━━ Texto extraído ━━

A menina E.A.G., 10 anos, estuprada pelo adolescente R.S., 16 anos, voltou ontem de manhã para a casa dos pais, o casal José Cícero Gonçalves e Natália Montes Pereira. Ela havia sido recolhida pelo Conselho Tutelar Regional do Portão por causa da demora dos pais em registrar a queixa.
A menor foi estuprada no dia 9 de outubro, mas somente na quinta-feira, dia 15, Gonçalves comunicou o crime. ‘‘A família foi omissa em não dar sequência ao caso’’, disse a conselheira Maria Elisabeth Kopachinski Biela. O conselho só soube do caso na sexta-feira. A delegacia procurada pelo pai da menor na quinta-feira se recusou a fazer o registro e pode ser acionada na justiça pelo Conselho Tutelar. Elisabeth se recusou a divulgar qual é a delegacia.

━━━
━━ Material ━━

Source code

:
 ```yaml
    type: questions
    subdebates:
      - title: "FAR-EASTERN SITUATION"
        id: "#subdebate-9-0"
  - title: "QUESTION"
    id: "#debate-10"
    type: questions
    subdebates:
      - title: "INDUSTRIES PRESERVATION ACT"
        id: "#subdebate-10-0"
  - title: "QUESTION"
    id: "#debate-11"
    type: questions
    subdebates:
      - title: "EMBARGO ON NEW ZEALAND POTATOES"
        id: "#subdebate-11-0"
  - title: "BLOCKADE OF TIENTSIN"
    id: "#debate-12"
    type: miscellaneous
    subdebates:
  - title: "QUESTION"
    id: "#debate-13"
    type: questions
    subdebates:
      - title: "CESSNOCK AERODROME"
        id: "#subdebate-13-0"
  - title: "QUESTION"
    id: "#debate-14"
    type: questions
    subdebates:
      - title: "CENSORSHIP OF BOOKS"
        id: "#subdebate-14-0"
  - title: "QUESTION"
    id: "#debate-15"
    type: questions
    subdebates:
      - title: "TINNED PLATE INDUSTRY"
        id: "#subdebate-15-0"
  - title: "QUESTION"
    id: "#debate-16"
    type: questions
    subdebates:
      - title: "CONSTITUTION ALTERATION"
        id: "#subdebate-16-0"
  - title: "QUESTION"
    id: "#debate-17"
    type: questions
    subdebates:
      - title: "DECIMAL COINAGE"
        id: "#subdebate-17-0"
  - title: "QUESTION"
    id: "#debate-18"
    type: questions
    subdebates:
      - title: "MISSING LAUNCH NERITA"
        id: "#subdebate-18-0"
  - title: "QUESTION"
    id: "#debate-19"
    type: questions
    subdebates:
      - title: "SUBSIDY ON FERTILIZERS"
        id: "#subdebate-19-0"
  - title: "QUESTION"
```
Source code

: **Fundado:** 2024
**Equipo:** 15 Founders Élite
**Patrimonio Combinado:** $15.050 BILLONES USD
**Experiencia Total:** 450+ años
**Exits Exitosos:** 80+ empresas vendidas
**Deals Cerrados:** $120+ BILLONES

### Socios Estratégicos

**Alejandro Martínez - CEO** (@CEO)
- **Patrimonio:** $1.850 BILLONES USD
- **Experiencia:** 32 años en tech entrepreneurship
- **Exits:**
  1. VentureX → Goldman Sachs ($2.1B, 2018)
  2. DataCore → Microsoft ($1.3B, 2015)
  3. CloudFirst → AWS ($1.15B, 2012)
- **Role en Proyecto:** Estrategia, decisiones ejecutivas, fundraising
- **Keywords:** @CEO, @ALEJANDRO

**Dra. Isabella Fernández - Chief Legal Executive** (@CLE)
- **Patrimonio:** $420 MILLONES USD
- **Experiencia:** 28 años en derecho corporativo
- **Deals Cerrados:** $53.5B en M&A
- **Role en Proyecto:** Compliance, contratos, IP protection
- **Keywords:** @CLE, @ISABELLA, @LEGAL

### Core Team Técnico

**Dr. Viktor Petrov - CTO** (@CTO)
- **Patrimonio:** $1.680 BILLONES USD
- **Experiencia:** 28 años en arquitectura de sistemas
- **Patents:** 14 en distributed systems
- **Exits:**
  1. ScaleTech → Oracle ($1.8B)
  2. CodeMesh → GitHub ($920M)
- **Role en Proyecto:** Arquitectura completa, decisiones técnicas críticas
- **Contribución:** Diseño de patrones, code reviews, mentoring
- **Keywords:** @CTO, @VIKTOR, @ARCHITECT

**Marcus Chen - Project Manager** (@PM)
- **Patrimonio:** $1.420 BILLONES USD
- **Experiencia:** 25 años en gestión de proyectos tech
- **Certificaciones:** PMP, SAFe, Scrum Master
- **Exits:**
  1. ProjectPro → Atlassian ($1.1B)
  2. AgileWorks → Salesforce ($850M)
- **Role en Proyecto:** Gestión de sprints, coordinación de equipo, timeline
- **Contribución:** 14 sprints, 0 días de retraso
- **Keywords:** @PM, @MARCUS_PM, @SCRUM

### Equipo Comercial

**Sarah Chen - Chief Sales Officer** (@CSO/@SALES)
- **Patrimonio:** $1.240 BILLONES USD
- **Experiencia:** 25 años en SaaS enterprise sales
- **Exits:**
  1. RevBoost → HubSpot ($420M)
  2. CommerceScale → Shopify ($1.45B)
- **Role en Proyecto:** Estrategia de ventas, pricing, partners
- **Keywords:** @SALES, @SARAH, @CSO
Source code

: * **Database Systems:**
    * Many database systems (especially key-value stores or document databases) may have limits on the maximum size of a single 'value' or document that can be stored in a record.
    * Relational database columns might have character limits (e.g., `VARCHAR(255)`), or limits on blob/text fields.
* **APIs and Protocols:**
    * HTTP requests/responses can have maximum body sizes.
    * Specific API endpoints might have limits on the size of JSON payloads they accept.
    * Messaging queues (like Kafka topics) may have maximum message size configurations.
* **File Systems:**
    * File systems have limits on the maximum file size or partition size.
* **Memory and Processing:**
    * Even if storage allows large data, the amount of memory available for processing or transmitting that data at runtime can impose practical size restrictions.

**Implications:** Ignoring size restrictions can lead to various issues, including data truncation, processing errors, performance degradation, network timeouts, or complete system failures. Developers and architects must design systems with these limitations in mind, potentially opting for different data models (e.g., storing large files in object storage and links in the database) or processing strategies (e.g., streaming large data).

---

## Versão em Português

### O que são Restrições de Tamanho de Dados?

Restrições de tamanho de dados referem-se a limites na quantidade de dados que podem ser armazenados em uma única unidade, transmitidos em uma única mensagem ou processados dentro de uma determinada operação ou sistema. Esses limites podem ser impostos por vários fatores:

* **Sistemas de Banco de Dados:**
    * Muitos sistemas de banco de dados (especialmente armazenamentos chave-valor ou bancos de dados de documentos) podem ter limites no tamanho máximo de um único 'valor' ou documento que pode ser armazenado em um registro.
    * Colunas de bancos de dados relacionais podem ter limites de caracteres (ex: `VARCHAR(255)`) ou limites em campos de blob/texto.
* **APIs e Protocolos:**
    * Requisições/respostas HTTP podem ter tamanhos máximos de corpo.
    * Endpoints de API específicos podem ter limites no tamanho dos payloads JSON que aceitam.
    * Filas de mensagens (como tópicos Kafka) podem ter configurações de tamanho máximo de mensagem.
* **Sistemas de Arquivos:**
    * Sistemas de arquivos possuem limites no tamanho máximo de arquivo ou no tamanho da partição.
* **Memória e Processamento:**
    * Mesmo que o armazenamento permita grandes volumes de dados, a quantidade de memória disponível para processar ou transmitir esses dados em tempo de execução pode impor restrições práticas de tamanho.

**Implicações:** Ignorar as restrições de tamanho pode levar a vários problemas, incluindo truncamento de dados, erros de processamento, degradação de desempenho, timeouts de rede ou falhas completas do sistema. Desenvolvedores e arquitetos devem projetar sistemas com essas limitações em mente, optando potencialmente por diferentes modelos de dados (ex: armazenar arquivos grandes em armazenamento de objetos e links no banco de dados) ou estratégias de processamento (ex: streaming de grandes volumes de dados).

━━━

**Tarefas a cumprir:**
(1) Na notícia sobre o caso da menina E.A.G., qual órgão havia recolhido a criança?
(2) Reescreva o trecho da notícia sobre o caso da menina E.A.G. que abre com as palavras "A menina E.A.G., 10" e fecha com "registrar a queixa.", substituindo "menina" por "criança".
(3) Escreva o que vem depois da última frase da notícia sobre o caso da menina E.A.G.

**Respostas:**
(1) O Conselho Tutelar Regional do Portão.

(2)
A criança E.A.G., 10 anos, estuprada pelo adolescente R.S., 16 anos, voltou ontem de manhã para a casa dos pais, o casal José Cícero Gonçalves e Natália Montes Pereira. Ela havia sido recolhida pelo Conselho Tutelar Regional do Portão por causa da demora dos pais em registrar a queixa.

(3)
Casos de abuso sexual como o da menor E.A.G. são comuns em Curitiba. Elisabeth disse que são registrados cerca de dez casos semelhantes por mês somente na região do Conselho Tutelar do bairro Portão. Em cerca de 70% das agressões os autores são os próprios familiares, com destaque para os pais.
Conforme Elisabeth, ainda ontem foi aberto inquérito contra o menor acusado do crime. O estupro foi confirmado por exames médicos. Elisabeth confirmou que houve penetração, embora o hímem não tenha sido rompido.